# ASSIGNED TASK
Copy out every line of the records below, leaving out the pictures.

==== DATA TO PROCESS

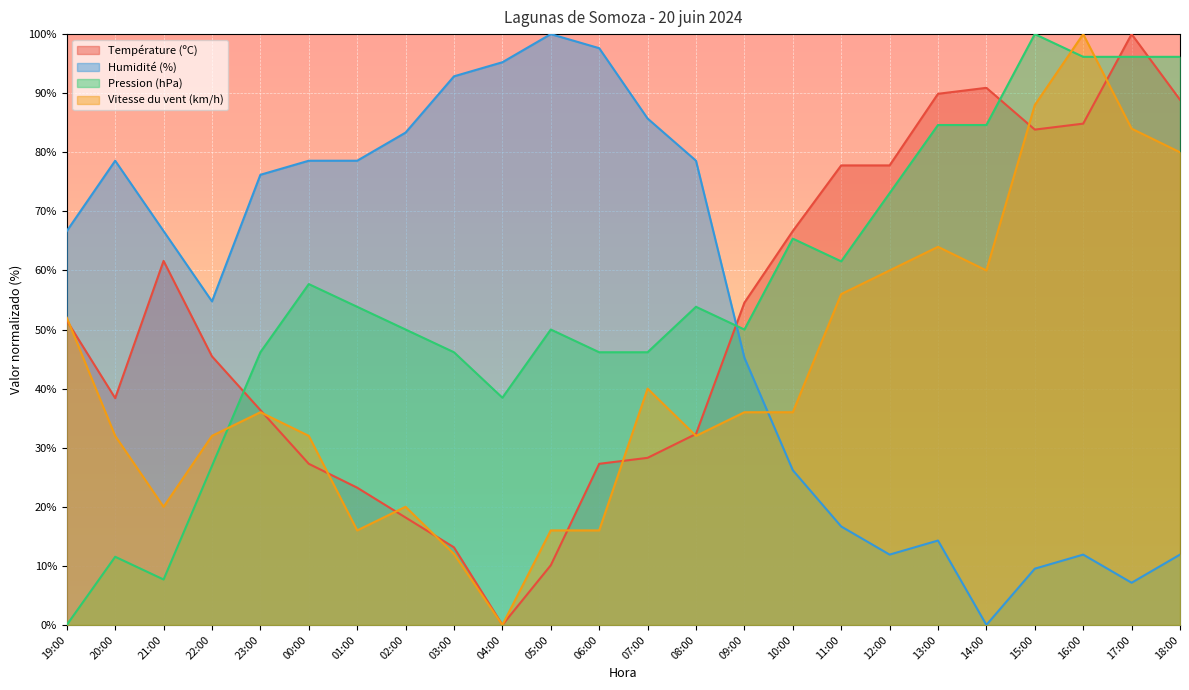

How many lines are shown in the chart?

4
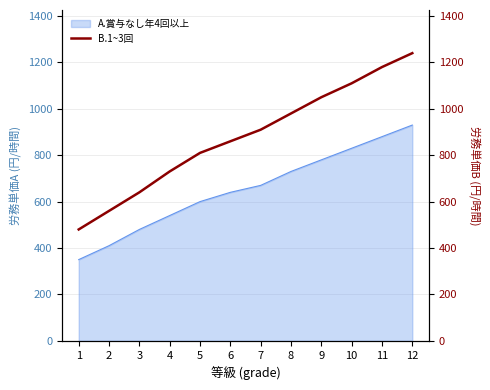

Does the chart have visible grid lines?

Yes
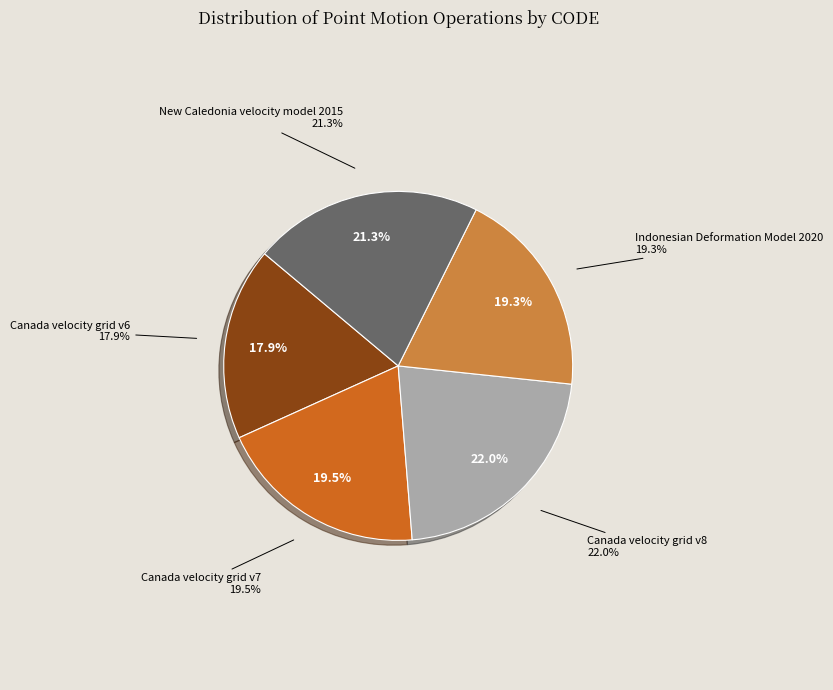

Which has a higher value, New Caledonia velocity model 2015 or Indonesian Deformation Model 2020?

New Caledonia velocity model 2015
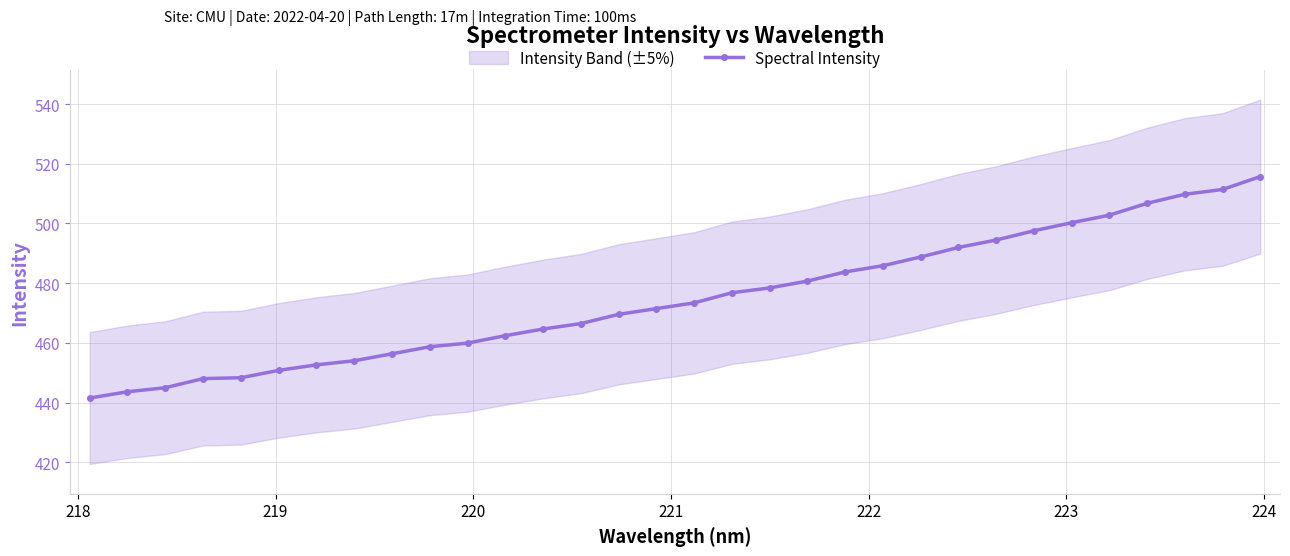

What is the maximum value shown in the chart?

515.7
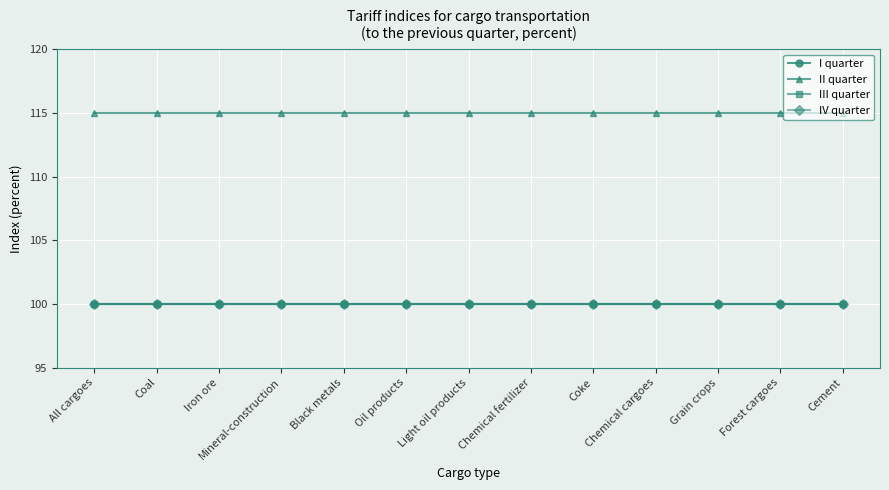

What is the maximum value shown in the chart?

115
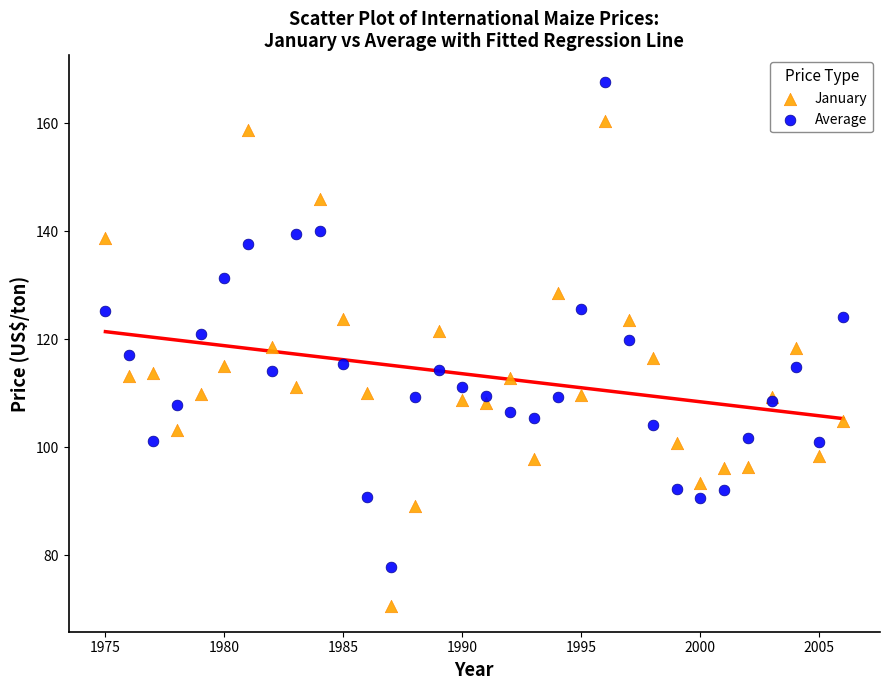

Which series contains the lowest Y value?

January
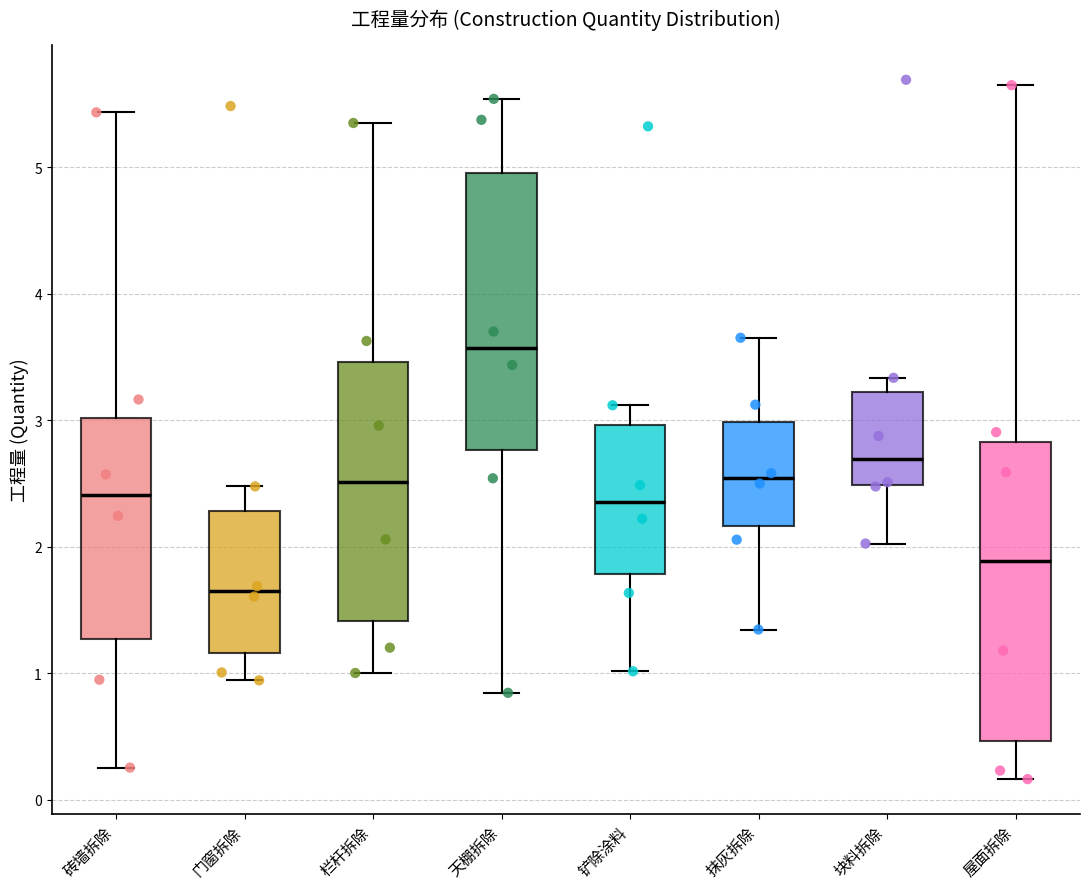

Where does the lower whisker of the box for 屋面拆除 end on the y-axis? The values are not printed on the chart, so give them approximately, as read against the axis.

0.2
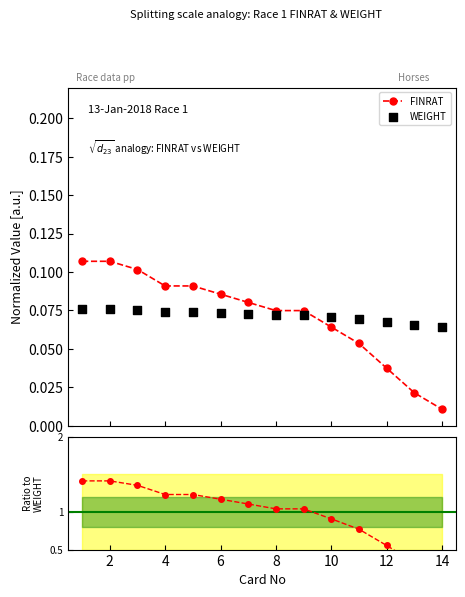

At how many categories does at least one series exceed 0?

14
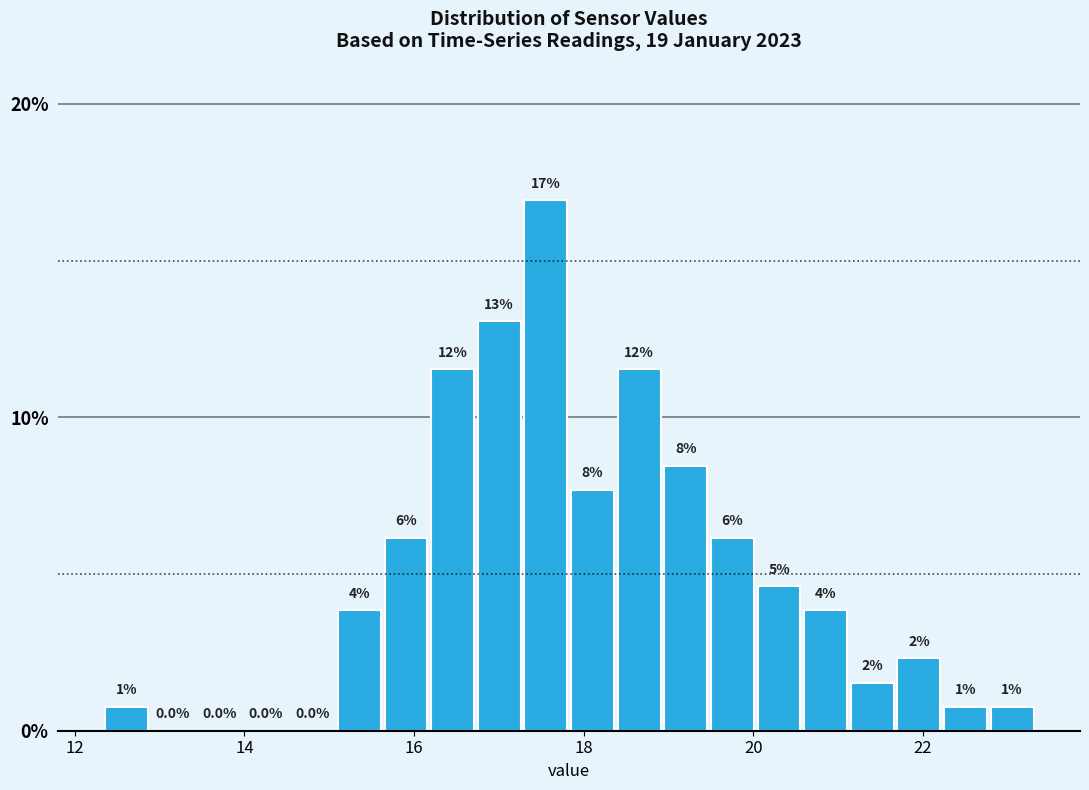

Around what value on the x-axis is the tallest bar? Give the approximate position of its centre, as read against the axis.

17.6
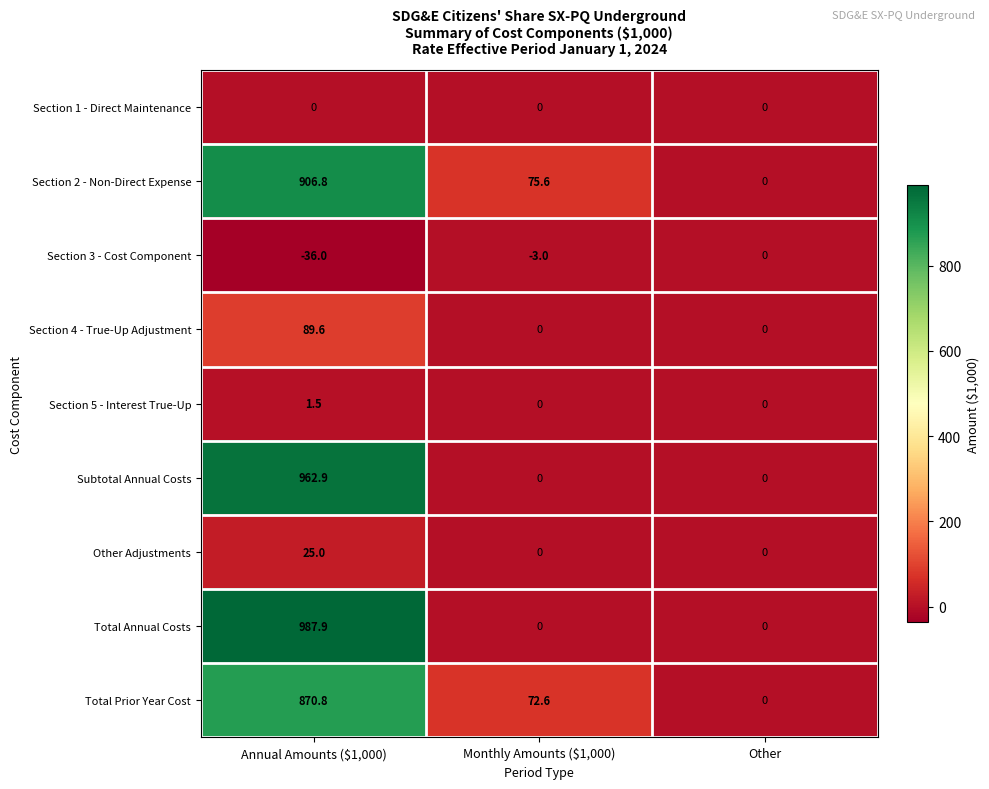

Reading left to right, extract all data points from this chart.

Section 1 - Direct Maintenance: 0.0	0.0	0.0
Section 2 - Non-Direct Expense: 906.8	75.6	0.0
Section 3 - Cost Component: -36.0	-3.0	0.0
Section 4 - True-Up Adjustment: 89.6	0.0	0.0
Section 5 - Interest True-Up: 1.5	0.0	0.0
Subtotal Annual Costs: 962.9	0.0	0.0
Other Adjustments: 25.0	0.0	0.0
Total Annual Costs: 987.9	0.0	0.0
Total Prior Year Cost: 870.8	72.6	0.0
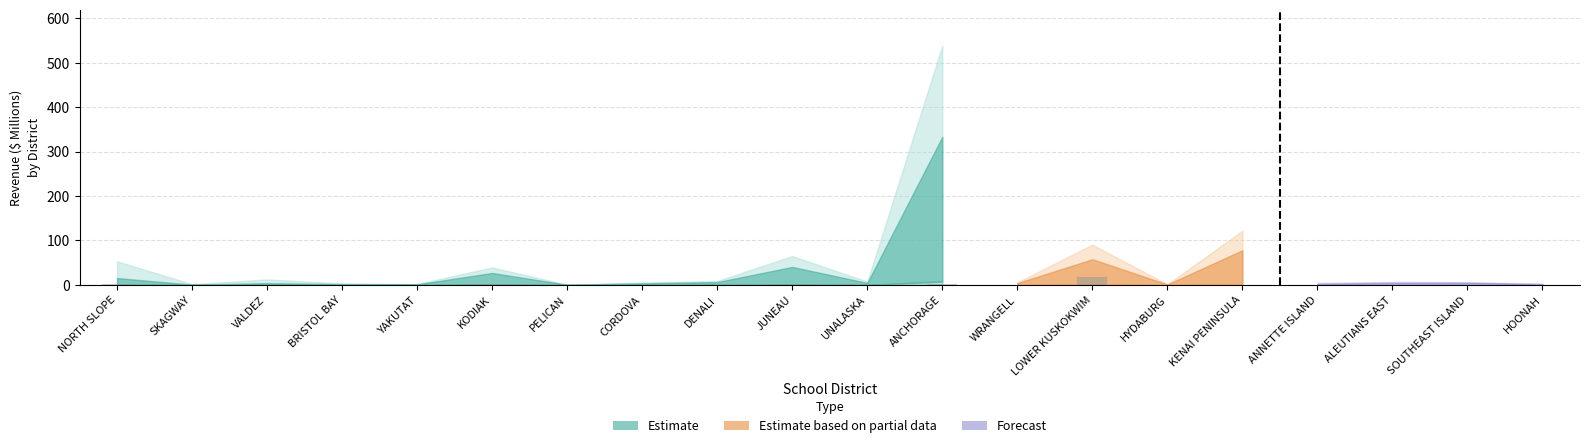

How many bars are there in total?

12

========

# SOLUTION TO THE EXERCISE
How many lines are shown in the chart?

4

Does the chart have visible grid lines?

Yes

Which has a higher value, New Caledonia velocity model 2015 or Indonesian Deformation Model 2020?

New Caledonia velocity model 2015

What is the maximum value shown in the chart?

515.7

What is the maximum value shown in the chart?

115

Which series contains the lowest Y value?

January

Where does the lower whisker of the box for 屋面拆除 end on the y-axis? The values are not printed on the chart, so give them approximately, as read against the axis.

0.2

At how many categories does at least one series exceed 0?

14

Around what value on the x-axis is the tallest bar? Give the approximate position of its centre, as read against the axis.

17.6

Reading left to right, extract all data points from this chart.

Section 1 - Direct Maintenance: 0.0	0.0	0.0
Section 2 - Non-Direct Expense: 906.8	75.6	0.0
Section 3 - Cost Component: -36.0	-3.0	0.0
Section 4 - True-Up Adjustment: 89.6	0.0	0.0
Section 5 - Interest True-Up: 1.5	0.0	0.0
Subtotal Annual Costs: 962.9	0.0	0.0
Other Adjustments: 25.0	0.0	0.0
Total Annual Costs: 987.9	0.0	0.0
Total Prior Year Cost: 870.8	72.6	0.0

How many bars are there in total?

12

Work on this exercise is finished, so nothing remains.